The Canadian Dollar (CAD) has experienced a near straight-line decline since early May, driven primarily by widening yield spreads between the US and Canada, according to Scotiabank strategists Shaun Osborne and Eric Theoret [1]. The USD/CAD pair has continued its upward trajectory, with the CAD losing ground daily 80% of the time since peaking at 1.3550 on May 1 [1].
Short-term technicals are described as neutral to bullish, with the recent push through the upper 1.41 area opening the possibility for further gains towards the 1.43–1.45 range [1]. Despite the ongoing rally, the strategists note that the CAD remains one of the more resilient major currencies against the USD's advance on the day [1].
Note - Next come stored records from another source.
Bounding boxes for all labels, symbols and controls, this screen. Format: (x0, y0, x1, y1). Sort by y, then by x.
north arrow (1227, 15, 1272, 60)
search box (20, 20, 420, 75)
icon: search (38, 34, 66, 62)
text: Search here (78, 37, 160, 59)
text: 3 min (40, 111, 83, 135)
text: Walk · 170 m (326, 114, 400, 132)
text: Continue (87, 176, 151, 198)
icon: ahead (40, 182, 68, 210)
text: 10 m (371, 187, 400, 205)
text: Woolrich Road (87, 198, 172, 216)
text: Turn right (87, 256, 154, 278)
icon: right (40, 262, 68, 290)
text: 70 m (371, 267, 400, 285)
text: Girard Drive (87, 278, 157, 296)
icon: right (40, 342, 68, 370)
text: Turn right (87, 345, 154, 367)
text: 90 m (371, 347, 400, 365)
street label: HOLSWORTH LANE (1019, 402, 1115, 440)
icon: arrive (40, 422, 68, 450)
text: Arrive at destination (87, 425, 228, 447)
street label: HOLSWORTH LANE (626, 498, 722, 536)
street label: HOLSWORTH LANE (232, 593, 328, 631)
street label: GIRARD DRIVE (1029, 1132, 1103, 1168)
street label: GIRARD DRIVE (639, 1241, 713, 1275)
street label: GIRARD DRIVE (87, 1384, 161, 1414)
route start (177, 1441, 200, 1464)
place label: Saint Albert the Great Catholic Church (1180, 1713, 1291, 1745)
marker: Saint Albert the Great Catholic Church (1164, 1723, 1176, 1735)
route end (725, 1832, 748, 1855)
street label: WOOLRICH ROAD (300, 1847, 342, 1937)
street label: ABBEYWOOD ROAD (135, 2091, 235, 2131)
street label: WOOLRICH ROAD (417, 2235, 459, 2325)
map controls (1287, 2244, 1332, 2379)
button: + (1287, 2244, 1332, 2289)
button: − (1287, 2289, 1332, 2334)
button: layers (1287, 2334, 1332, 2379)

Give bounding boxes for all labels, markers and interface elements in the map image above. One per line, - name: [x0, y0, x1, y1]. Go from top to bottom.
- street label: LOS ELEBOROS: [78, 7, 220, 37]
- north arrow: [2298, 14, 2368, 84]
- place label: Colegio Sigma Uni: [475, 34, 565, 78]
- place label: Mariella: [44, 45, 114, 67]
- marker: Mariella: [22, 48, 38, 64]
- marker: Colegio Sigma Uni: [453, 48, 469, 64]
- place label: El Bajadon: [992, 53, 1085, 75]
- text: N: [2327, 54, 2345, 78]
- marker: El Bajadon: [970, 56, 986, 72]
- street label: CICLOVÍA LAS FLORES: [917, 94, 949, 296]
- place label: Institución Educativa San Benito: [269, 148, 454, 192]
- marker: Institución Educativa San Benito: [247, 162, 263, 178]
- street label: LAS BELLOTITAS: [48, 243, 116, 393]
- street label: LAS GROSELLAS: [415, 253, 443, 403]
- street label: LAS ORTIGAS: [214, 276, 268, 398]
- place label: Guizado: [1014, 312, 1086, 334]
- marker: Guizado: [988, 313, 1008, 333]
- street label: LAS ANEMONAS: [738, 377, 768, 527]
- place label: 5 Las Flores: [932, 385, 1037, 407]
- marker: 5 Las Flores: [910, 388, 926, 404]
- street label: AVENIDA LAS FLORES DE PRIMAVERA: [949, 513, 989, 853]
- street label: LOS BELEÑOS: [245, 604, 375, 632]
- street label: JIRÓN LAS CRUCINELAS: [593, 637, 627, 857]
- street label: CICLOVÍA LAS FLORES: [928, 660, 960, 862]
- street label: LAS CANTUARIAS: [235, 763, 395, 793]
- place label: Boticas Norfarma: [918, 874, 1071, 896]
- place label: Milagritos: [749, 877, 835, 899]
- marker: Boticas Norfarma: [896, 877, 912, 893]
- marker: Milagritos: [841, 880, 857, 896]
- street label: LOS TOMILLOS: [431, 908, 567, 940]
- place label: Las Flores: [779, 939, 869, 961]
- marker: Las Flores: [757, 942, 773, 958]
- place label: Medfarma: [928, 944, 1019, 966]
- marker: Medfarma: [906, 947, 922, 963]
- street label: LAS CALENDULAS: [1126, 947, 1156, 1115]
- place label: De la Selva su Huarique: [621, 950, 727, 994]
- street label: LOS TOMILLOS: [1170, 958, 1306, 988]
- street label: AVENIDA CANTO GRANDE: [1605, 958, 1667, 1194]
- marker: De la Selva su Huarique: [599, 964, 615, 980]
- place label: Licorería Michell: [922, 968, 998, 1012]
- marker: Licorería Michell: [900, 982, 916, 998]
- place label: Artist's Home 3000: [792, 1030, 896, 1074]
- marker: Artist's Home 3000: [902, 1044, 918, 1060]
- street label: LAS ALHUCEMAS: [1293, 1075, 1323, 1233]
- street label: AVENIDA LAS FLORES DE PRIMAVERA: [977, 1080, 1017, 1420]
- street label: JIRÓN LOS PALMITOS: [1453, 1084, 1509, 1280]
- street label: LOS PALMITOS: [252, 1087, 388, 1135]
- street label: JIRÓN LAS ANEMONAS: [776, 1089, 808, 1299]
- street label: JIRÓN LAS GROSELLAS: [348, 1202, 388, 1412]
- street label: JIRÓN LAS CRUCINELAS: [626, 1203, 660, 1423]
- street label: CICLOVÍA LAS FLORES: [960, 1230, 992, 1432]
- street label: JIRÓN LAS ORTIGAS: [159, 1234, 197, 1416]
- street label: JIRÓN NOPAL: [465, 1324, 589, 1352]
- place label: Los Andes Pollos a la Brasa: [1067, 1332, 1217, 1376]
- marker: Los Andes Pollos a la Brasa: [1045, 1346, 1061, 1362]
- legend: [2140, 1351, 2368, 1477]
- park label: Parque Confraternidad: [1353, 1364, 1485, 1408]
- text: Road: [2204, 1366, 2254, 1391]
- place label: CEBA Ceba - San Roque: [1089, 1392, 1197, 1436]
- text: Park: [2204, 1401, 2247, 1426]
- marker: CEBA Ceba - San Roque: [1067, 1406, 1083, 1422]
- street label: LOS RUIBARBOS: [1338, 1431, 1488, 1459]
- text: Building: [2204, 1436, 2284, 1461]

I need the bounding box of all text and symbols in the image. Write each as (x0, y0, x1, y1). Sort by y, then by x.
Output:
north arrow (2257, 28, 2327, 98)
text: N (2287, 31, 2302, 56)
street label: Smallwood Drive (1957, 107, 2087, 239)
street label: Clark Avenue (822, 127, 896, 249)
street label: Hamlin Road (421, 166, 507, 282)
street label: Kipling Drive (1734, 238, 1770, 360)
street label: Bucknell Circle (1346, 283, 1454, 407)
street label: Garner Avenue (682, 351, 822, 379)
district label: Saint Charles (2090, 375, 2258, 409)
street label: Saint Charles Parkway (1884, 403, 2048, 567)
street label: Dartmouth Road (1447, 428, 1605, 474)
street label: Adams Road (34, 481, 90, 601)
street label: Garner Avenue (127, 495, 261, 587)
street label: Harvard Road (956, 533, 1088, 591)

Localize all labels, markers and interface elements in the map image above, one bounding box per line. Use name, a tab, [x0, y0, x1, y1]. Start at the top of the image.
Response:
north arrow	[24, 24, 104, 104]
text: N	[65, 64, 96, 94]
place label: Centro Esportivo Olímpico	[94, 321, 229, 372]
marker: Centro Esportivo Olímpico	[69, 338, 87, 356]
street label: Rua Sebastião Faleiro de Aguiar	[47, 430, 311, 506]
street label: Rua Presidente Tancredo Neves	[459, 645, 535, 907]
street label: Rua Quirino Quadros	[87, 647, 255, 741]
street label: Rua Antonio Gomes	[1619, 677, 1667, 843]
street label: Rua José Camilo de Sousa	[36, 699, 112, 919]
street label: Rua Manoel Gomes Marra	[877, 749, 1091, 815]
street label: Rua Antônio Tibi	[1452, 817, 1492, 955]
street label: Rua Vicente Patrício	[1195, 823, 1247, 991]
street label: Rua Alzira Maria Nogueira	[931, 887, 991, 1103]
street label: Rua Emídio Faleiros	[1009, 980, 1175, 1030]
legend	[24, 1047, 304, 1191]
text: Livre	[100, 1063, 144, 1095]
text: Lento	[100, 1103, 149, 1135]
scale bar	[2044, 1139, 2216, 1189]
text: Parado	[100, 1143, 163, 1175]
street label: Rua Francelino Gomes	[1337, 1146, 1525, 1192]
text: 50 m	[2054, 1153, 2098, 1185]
However, the rally appears extremely overbought, with the daily Relative Strength Index (RSI) at 88.4—a level not seen in at least 20 years—suggesting that any forthcoming correction could be significant [1]. The strategists emphasize that while the trend favors further USD/CAD gains, the overbought conditions warrant caution for a potential meaningful pullback [1].
CONCLUSION
The Canadian Dollar's extended slump is primarily attributed to wider US-Canada yield spreads, pushing USD/CAD towards the 1.43–1.45 range. While the trend remains bullish, extremely overbought technicals signal the risk of a significant correction ahead.